Reproduce the text of every record below exactly, leaving the pictures out of your answer.

'''

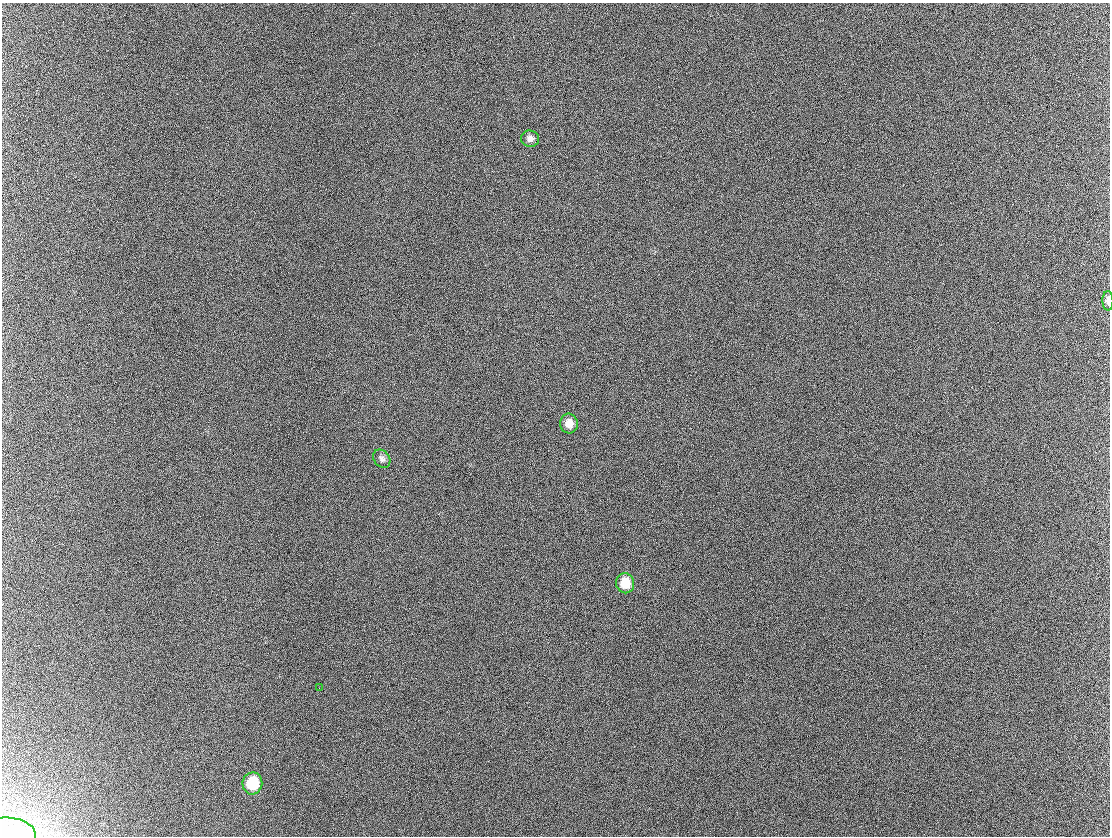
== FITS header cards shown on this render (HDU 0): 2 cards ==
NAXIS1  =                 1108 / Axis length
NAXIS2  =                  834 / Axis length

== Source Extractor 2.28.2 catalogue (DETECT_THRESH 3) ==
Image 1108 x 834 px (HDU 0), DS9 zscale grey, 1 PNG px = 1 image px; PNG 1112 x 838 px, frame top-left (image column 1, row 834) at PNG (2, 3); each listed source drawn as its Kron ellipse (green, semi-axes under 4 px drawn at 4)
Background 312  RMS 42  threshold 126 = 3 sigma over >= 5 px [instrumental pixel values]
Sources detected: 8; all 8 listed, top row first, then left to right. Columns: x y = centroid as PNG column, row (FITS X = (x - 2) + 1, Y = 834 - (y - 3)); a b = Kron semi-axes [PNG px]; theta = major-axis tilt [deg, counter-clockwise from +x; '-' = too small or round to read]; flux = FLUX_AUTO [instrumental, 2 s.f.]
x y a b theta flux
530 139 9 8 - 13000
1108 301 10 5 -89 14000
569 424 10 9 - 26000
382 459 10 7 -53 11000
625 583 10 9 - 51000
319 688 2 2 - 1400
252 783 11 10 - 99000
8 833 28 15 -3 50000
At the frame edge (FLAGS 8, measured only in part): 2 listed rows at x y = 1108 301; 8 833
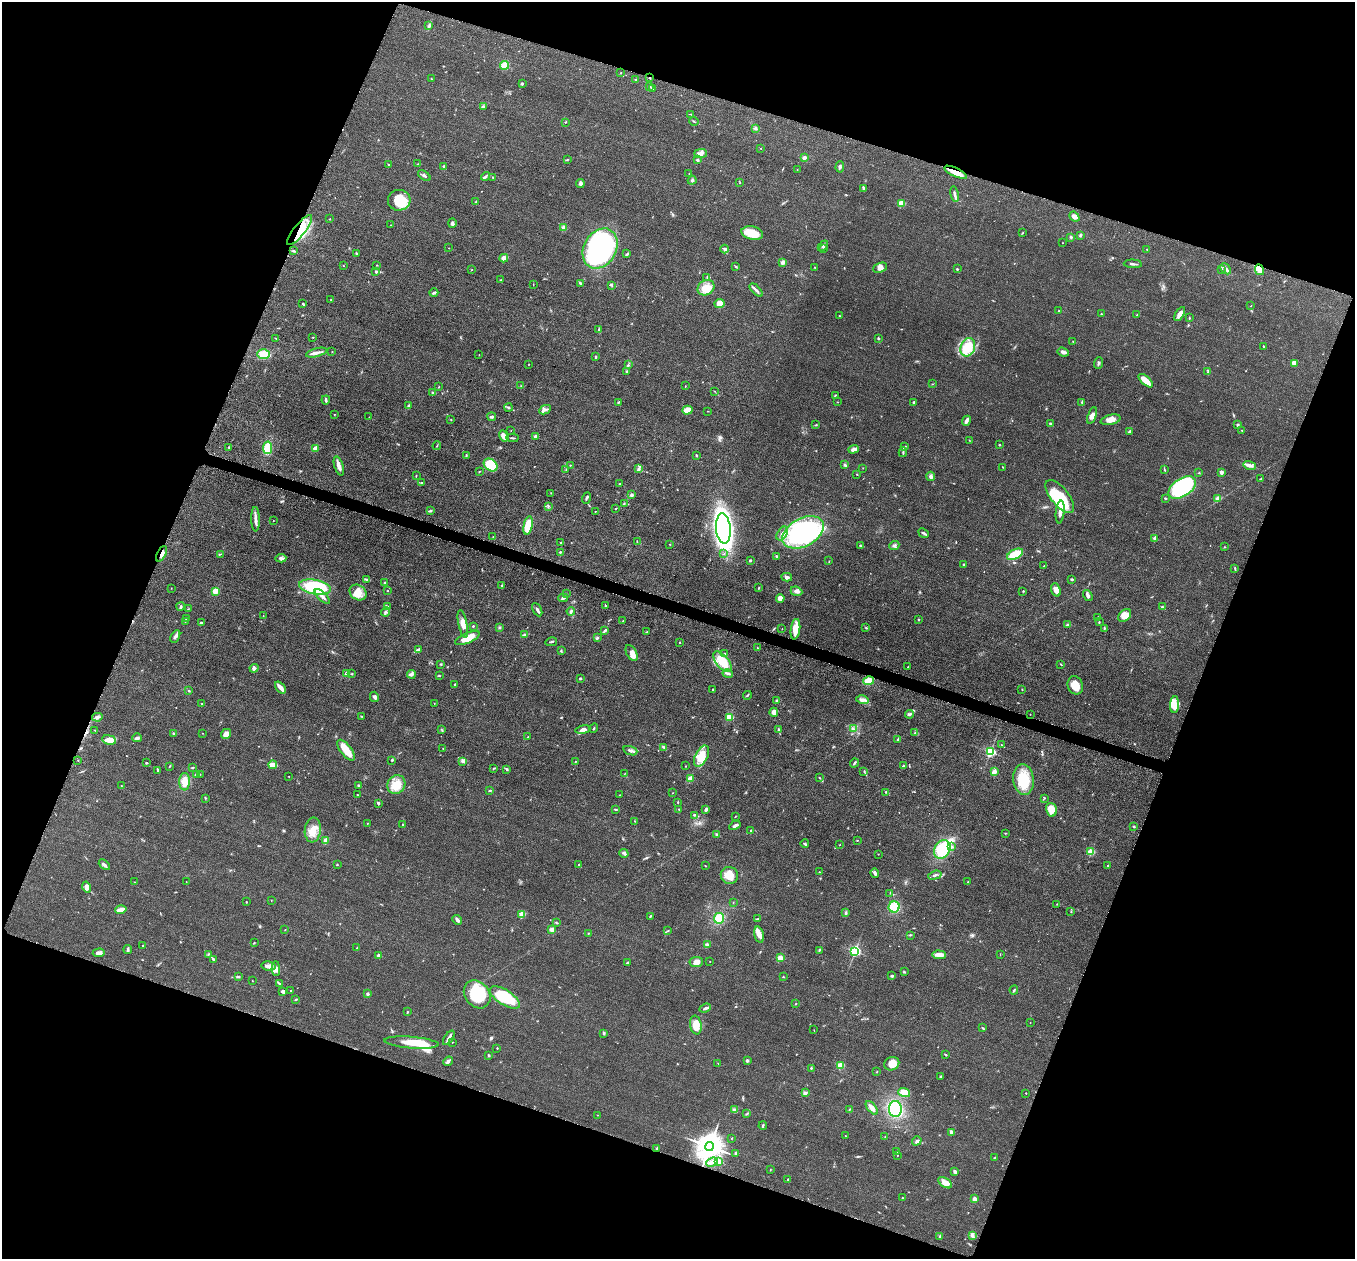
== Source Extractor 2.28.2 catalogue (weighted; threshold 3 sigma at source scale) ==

'''

### [RESULT FOR THIS TASK]
== FITS header cards shown on this render (HDU 0): 2 cards ==
NAXIS1  =                 1108 / Axis length
NAXIS2  =                  834 / Axis length

== Source Extractor 2.28.2 catalogue (DETECT_THRESH 3) ==
Image 1108 x 834 px (HDU 0), DS9 zscale grey, 1 PNG px = 1 image px; PNG 1112 x 838 px, frame top-left (image column 1, row 834) at PNG (2, 3); each listed source drawn as its Kron ellipse (green, semi-axes under 4 px drawn at 4)
Background 312  RMS 42  threshold 126 = 3 sigma over >= 5 px [instrumental pixel values]
Sources detected: 8; all 8 listed, top row first, then left to right. Columns: x y = centroid as PNG column, row (FITS X = (x - 2) + 1, Y = 834 - (y - 3)); a b = Kron semi-axes [PNG px]; theta = major-axis tilt [deg, counter-clockwise from +x; '-' = too small or round to read]; flux = FLUX_AUTO [instrumental, 2 s.f.]
x y a b theta flux
530 139 9 8 - 13000
1108 301 10 5 -89 14000
569 424 10 9 - 26000
382 459 10 7 -53 11000
625 583 10 9 - 51000
319 688 2 2 - 1400
252 783 11 10 - 99000
8 833 28 15 -3 50000
At the frame edge (FLAGS 8, measured only in part): 2 listed rows at x y = 1108 301; 8 833
== Source Extractor 2.28.2 catalogue (weighted; threshold 3 sigma at source scale) ==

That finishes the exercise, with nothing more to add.